I do not think it is a good idea to make an assumption like that whether it is rotoundfolia or indica. lets just say it is Rotoundfolia (The most common by far). Nutrients level will affect color radically. Now to fix your problem, Check to see co2 is 25-35, If it is good raise KNO3 dosages, if still no improvement raise KH2PO4 dosages. If nothing has happend maybe add a little Potassium. It does not look like a trace defeciency. Thoughs are usually obviouse from White new growth. if you have White new growth add more Iron + traces.


That is the best i know to tell you.


----------



## shawnme (Aug 13, 2004)

how long should i wait before i conclude that there's no improvement before i move on to the next option??


----------



## ShaneSmith (Feb 15, 2004)

A week to be sure. Here is what i do, Tom barr recommended this fertilization regimne to me.

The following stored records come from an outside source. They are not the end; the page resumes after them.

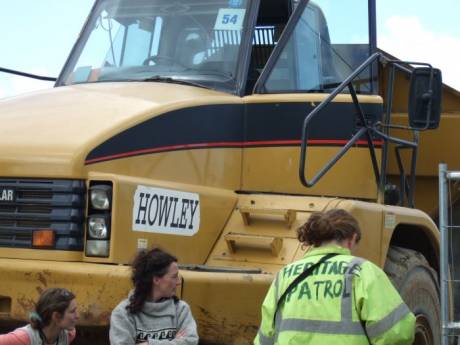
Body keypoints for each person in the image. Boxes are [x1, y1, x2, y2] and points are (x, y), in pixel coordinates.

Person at [254, 209, 416, 345]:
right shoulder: (362, 271)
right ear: (352, 239)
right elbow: (396, 332)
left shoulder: (285, 275)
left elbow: (265, 339)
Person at [109, 248, 198, 345]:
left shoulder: (181, 310)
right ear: (156, 280)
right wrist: (175, 342)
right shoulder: (123, 313)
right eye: (174, 276)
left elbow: (191, 342)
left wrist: (148, 344)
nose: (179, 282)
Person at [0, 288, 78, 345]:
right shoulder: (23, 338)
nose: (78, 316)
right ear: (56, 316)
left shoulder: (68, 335)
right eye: (72, 311)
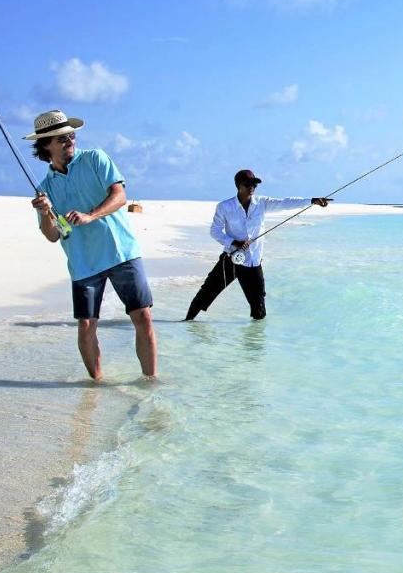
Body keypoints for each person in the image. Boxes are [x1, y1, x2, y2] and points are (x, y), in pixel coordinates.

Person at [26, 109, 157, 381]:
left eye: (70, 135)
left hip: (120, 252)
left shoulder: (96, 158)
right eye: (60, 138)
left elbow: (120, 196)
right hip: (83, 263)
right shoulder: (43, 189)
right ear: (45, 146)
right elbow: (52, 235)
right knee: (86, 325)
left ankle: (149, 382)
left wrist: (91, 215)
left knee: (142, 317)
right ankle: (95, 386)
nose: (69, 140)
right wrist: (47, 211)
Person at [185, 169, 329, 321]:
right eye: (248, 184)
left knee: (259, 310)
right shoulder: (224, 207)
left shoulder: (261, 203)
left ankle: (255, 342)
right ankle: (186, 323)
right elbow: (215, 231)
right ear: (239, 186)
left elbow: (285, 203)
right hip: (231, 259)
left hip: (253, 263)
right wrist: (234, 242)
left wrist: (312, 201)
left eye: (254, 184)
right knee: (206, 292)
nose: (252, 187)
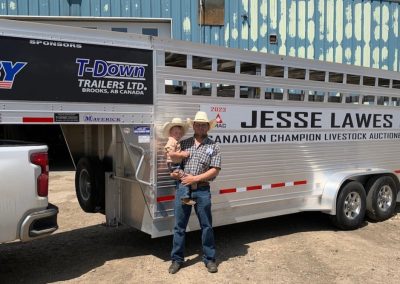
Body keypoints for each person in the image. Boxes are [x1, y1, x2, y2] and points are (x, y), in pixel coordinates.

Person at [168, 111, 221, 274]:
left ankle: (209, 259)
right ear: (193, 126)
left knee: (206, 226)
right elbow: (173, 163)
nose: (200, 126)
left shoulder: (214, 146)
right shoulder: (183, 144)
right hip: (183, 189)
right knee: (179, 227)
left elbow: (215, 170)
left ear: (208, 127)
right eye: (197, 124)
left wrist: (195, 179)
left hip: (202, 190)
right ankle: (177, 259)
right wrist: (174, 173)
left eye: (203, 124)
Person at [162, 118, 196, 205]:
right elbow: (171, 153)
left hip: (175, 164)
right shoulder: (171, 141)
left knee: (180, 178)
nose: (178, 135)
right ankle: (185, 198)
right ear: (170, 133)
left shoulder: (175, 141)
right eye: (176, 133)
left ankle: (185, 193)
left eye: (180, 133)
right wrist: (182, 155)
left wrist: (182, 153)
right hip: (174, 164)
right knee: (184, 178)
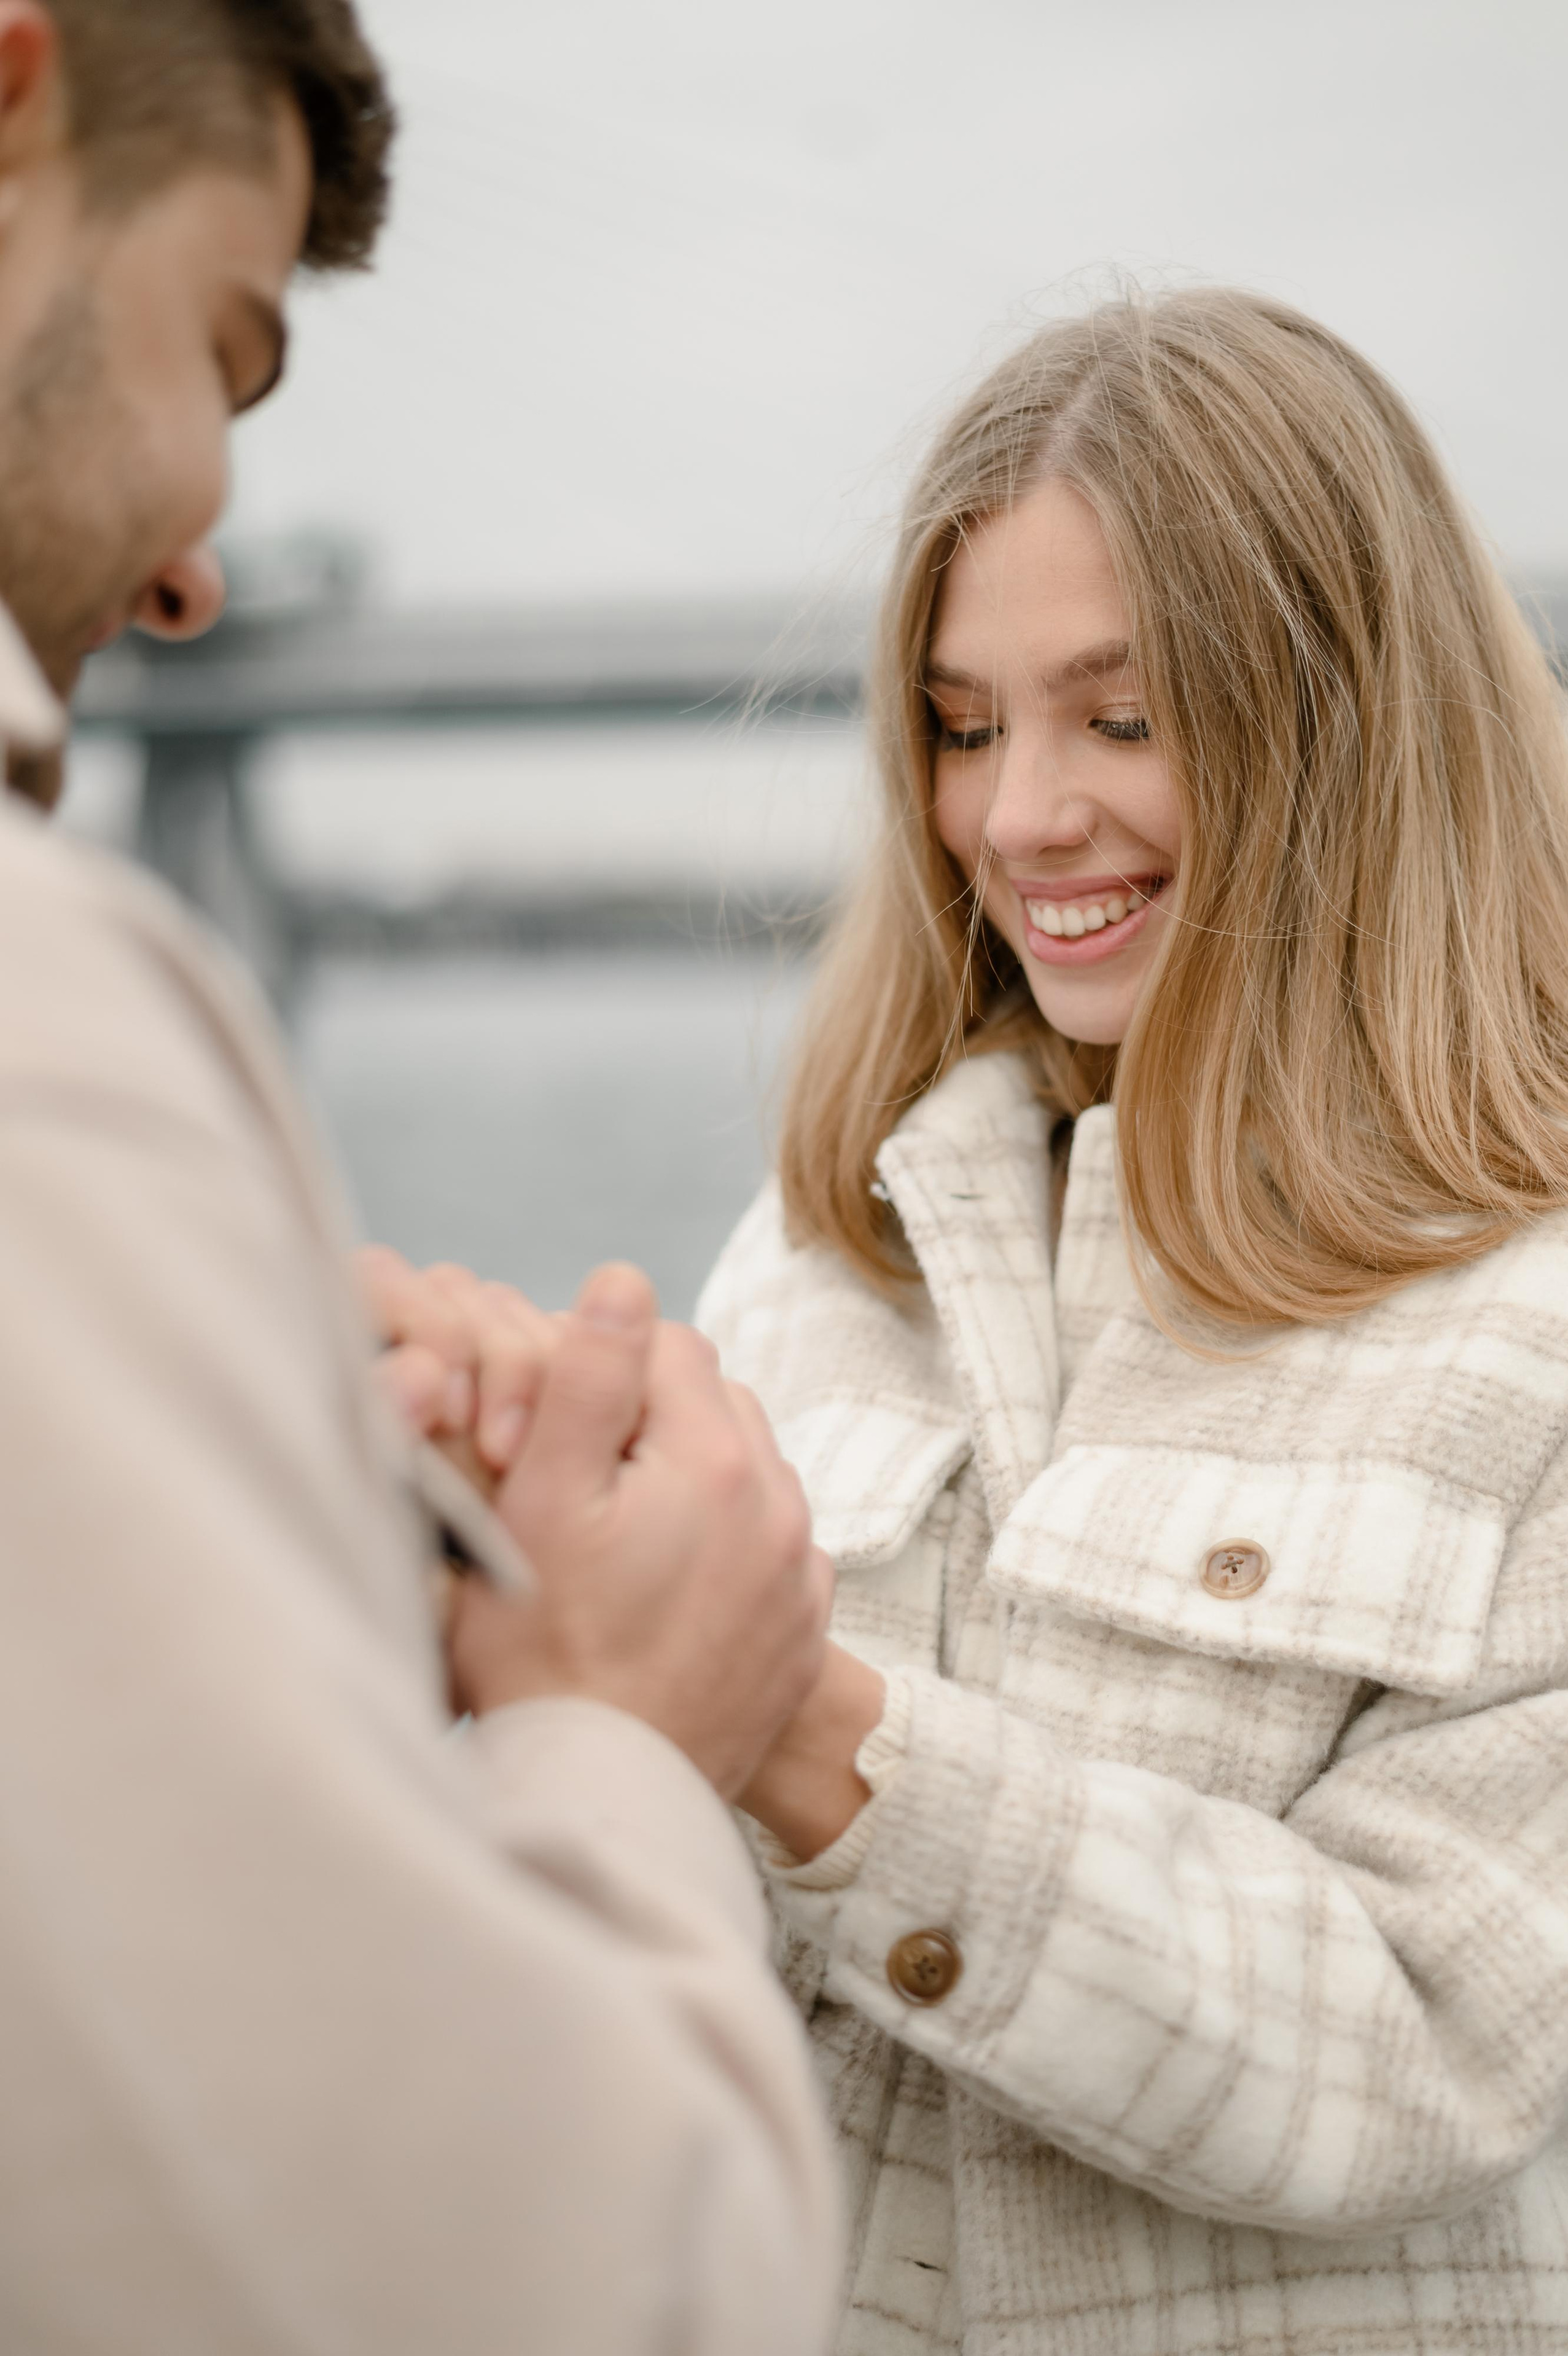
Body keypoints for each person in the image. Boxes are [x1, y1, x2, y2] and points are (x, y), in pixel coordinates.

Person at [0, 4, 841, 2350]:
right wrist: (615, 1723)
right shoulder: (48, 1033)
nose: (194, 582)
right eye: (222, 349)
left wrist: (263, 1504)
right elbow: (534, 2290)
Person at [684, 289, 1568, 2351]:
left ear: (1348, 719)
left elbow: (1419, 2040)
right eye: (967, 723)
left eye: (1126, 712)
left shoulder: (1540, 1315)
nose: (1018, 819)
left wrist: (802, 1729)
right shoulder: (830, 1242)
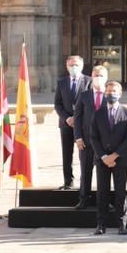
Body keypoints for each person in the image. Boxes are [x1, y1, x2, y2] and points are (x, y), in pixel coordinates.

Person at [89, 81, 127, 236]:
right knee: (102, 192)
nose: (110, 94)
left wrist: (114, 155)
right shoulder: (98, 113)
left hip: (120, 159)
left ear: (120, 93)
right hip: (102, 160)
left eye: (114, 91)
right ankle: (101, 224)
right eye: (108, 91)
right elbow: (93, 137)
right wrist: (103, 156)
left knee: (120, 192)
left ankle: (122, 223)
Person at [72, 65, 108, 210]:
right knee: (85, 171)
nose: (98, 78)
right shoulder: (84, 95)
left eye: (101, 75)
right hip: (86, 141)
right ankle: (84, 199)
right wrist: (78, 137)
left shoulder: (110, 94)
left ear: (106, 78)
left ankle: (104, 201)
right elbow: (78, 117)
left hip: (105, 142)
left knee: (104, 173)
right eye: (95, 75)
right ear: (91, 77)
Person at [54, 55, 91, 190]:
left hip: (83, 124)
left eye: (76, 65)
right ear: (67, 66)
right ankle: (68, 181)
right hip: (66, 124)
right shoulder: (61, 82)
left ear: (81, 66)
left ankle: (85, 182)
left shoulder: (89, 81)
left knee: (85, 153)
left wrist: (78, 118)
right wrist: (67, 118)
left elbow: (90, 103)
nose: (73, 67)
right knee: (67, 153)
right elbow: (58, 104)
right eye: (71, 65)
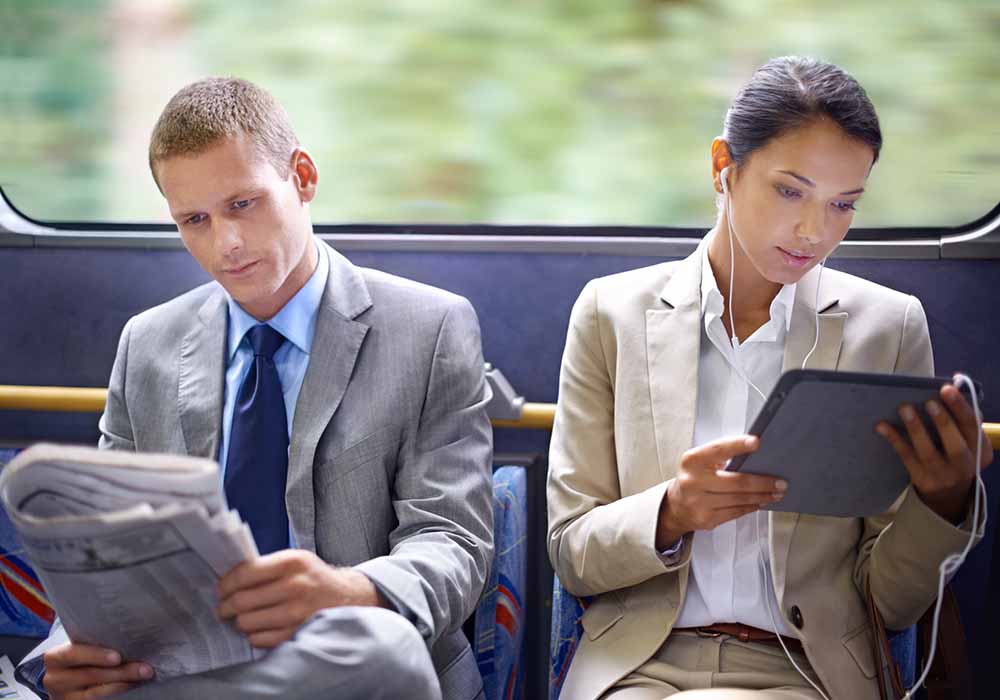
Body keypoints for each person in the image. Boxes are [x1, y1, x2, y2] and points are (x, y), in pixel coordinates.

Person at [18, 77, 494, 700]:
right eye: (195, 220)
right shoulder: (147, 345)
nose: (226, 244)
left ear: (302, 177)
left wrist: (353, 591)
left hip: (348, 659)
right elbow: (103, 559)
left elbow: (453, 539)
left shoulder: (430, 328)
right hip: (182, 662)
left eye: (243, 204)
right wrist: (68, 653)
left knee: (385, 647)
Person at [547, 56, 992, 700]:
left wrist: (942, 505)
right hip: (638, 665)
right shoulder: (609, 313)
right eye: (790, 191)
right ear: (723, 167)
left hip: (809, 673)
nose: (815, 231)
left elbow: (887, 604)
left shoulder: (887, 328)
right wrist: (672, 512)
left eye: (843, 205)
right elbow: (571, 553)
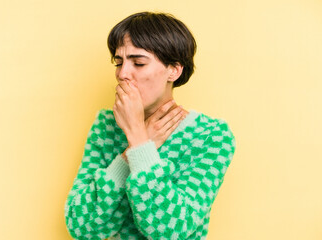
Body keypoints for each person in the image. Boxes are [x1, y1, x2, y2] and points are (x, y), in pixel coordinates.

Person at [64, 11, 236, 240]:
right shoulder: (105, 126)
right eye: (119, 62)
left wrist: (139, 141)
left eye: (138, 62)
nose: (123, 74)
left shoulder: (211, 136)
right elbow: (82, 228)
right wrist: (131, 153)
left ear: (174, 70)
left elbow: (170, 231)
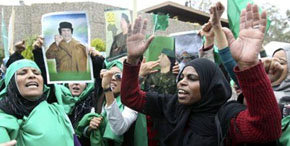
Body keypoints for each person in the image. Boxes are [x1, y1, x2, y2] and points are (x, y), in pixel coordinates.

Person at [121, 3, 281, 146]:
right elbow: (130, 97)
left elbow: (266, 129)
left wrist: (249, 66)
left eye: (192, 78)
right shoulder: (171, 105)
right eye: (181, 77)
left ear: (209, 85)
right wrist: (133, 59)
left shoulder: (226, 117)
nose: (181, 83)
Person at [33, 36, 105, 145]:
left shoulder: (92, 98)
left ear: (87, 83)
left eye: (80, 80)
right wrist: (39, 52)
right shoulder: (57, 96)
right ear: (66, 83)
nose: (76, 83)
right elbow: (46, 78)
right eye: (72, 80)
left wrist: (97, 60)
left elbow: (100, 79)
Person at [0, 59, 79, 146]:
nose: (32, 75)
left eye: (36, 73)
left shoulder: (57, 111)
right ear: (11, 83)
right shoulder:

Sunday: 6ppm NO3 from KNO3, 1.9ppm PO4 from KH2PO4
Monday: Flourish + Flourish Iron
Tuesday:6ppm NO3 from KNO3, 1.9ppm PO4 from KH2PO4
Wednesday:Flourish + Flourish Iron
Thursday:6ppm NO3 from KNO3, 1.9ppm PO4 from KH2PO4
Friday:Flourish + Flourish Iron
Saturday:6ppm NO3 from KNO3, 1.9ppm PO4 from KH2PO4
Sunday:6ppm NO3 from KNO3, 1.9ppm PO4 from KH2PO4 (After WC)

Works good for me. Our light levels are pretty similar. I dont know about your bioload, i have 11 otos in my tank right now, that is all. The shrimp should not add much ammonium or anything. So i would say try that if you dont want to do all this guess and check.


----------



## shawnme (Aug 13, 2004)

hey..thanks for sharing...great example..

mind posting your tank parameters too?? as i'm really having trouble trying to figure out Tom Barr's method in order to apply it to my tank.

guess i'm starting to get hold of the idea now..

thanks again..


----------



## tsunami (Jan 24, 2004)

Just to chime in on a small detail, there _is_ a Rotala rotundifolia "Colorata" circulating outside of the United States in countries of Asia and Europe.

More information can be obtained from the Dennerle website:

www.dennerle.com

This is the bright red "rotundifolia" Takashi Amano has been using in his layouts. What we have in the United States is a more toned down variety.

Carlos


----------